===== Stored data

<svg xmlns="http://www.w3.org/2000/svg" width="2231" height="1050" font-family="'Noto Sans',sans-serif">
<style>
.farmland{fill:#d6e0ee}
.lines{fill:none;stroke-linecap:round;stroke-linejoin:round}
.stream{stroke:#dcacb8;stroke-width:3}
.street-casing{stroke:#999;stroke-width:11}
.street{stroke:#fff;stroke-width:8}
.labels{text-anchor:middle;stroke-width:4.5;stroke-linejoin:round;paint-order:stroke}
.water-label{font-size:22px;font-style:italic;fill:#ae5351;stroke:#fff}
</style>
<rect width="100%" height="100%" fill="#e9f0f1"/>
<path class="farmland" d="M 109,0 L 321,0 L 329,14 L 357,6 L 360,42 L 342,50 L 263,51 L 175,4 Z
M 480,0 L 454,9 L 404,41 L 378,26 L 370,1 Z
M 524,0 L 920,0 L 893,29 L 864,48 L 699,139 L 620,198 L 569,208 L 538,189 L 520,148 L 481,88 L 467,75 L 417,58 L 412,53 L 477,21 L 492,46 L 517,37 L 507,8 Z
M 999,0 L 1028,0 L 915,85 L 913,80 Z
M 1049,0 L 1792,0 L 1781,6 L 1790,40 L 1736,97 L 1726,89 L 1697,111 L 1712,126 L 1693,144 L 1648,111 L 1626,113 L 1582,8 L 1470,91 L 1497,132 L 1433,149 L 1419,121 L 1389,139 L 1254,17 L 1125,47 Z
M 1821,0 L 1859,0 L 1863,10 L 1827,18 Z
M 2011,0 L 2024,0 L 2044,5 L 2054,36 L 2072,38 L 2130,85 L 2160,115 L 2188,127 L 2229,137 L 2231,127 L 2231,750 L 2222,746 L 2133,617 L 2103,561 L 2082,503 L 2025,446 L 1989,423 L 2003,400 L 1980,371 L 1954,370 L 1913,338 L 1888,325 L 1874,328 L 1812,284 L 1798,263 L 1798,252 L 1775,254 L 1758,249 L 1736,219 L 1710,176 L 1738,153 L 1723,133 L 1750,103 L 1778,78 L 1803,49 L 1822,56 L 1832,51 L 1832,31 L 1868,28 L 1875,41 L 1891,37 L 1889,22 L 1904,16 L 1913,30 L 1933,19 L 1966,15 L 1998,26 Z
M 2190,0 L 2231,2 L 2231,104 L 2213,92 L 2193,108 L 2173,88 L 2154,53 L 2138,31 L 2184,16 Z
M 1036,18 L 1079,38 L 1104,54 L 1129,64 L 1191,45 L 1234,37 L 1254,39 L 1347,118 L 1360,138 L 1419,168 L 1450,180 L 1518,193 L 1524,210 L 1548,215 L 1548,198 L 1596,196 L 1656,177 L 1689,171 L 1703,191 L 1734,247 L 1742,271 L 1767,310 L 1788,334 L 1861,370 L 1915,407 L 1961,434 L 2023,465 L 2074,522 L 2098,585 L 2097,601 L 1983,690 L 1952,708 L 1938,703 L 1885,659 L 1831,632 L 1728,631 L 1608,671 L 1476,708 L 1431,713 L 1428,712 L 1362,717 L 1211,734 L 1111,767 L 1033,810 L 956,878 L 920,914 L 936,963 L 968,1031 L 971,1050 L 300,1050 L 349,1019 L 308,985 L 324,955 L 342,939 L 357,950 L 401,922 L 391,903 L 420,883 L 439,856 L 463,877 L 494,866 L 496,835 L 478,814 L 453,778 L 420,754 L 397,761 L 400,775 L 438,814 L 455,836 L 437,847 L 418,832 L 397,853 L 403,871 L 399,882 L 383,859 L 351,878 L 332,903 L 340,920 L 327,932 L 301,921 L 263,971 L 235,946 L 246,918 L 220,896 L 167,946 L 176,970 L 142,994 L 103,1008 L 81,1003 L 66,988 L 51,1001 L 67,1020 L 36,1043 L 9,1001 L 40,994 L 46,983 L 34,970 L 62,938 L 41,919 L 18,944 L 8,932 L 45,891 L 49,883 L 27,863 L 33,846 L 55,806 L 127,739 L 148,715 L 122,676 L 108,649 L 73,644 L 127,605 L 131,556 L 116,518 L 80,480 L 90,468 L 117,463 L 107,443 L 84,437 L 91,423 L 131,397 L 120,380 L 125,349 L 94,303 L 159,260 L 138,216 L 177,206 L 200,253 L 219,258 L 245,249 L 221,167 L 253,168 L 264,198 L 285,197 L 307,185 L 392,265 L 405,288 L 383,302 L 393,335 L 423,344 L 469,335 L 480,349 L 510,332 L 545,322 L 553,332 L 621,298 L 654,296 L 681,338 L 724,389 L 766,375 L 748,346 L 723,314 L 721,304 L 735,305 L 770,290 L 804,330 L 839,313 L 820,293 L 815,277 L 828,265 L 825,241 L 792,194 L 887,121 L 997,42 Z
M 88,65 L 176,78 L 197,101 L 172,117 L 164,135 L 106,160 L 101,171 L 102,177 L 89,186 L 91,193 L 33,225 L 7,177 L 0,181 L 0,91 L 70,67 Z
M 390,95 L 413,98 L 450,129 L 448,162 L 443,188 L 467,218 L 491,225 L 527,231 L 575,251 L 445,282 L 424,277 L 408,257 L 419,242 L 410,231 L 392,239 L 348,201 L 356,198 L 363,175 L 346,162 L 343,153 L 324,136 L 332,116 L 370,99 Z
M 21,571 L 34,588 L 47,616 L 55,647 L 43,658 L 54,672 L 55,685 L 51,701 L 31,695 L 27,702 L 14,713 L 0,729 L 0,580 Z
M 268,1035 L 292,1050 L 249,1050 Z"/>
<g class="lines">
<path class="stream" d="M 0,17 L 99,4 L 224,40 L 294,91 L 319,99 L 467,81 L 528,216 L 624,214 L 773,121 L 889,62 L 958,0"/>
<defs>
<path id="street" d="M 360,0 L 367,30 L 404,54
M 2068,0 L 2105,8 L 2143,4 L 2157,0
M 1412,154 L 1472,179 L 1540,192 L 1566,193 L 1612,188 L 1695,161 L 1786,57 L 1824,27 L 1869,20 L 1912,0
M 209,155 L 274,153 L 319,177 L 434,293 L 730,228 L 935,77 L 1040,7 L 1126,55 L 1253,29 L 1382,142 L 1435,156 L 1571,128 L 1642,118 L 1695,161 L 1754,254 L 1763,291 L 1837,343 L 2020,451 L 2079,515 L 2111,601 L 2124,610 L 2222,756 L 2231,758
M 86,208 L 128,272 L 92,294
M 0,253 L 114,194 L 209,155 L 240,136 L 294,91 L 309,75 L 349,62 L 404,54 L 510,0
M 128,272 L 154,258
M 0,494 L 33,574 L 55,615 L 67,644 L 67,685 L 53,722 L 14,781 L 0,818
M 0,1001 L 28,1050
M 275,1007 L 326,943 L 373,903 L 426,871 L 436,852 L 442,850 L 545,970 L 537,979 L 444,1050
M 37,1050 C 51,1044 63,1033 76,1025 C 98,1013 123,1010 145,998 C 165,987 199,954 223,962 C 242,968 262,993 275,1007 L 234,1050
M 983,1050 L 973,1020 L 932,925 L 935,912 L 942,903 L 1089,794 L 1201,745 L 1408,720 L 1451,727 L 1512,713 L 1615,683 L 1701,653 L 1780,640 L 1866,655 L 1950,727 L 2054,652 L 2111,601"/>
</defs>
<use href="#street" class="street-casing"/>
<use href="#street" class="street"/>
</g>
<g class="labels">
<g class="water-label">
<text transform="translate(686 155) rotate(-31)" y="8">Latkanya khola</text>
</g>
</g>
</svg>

==========

:: What the task requires ::
Only the lines above from the line containing "M 1049,0 L 1792,0" through the line containing "M 1821,0 L 1859,0 L 1863,10 L 1827,18 Z" should be retyped, exactly and with both ends included.

:: Worked solution ::
M 1049,0 L 1792,0 L 1781,6 L 1790,40 L 1736,97 L 1726,89 L 1697,111 L 1712,126 L 1693,144 L 1648,111 L 1626,113 L 1582,8 L 1470,91 L 1497,132 L 1433,149 L 1419,121 L 1389,139 L 1254,17 L 1125,47 Z
M 1821,0 L 1859,0 L 1863,10 L 1827,18 Z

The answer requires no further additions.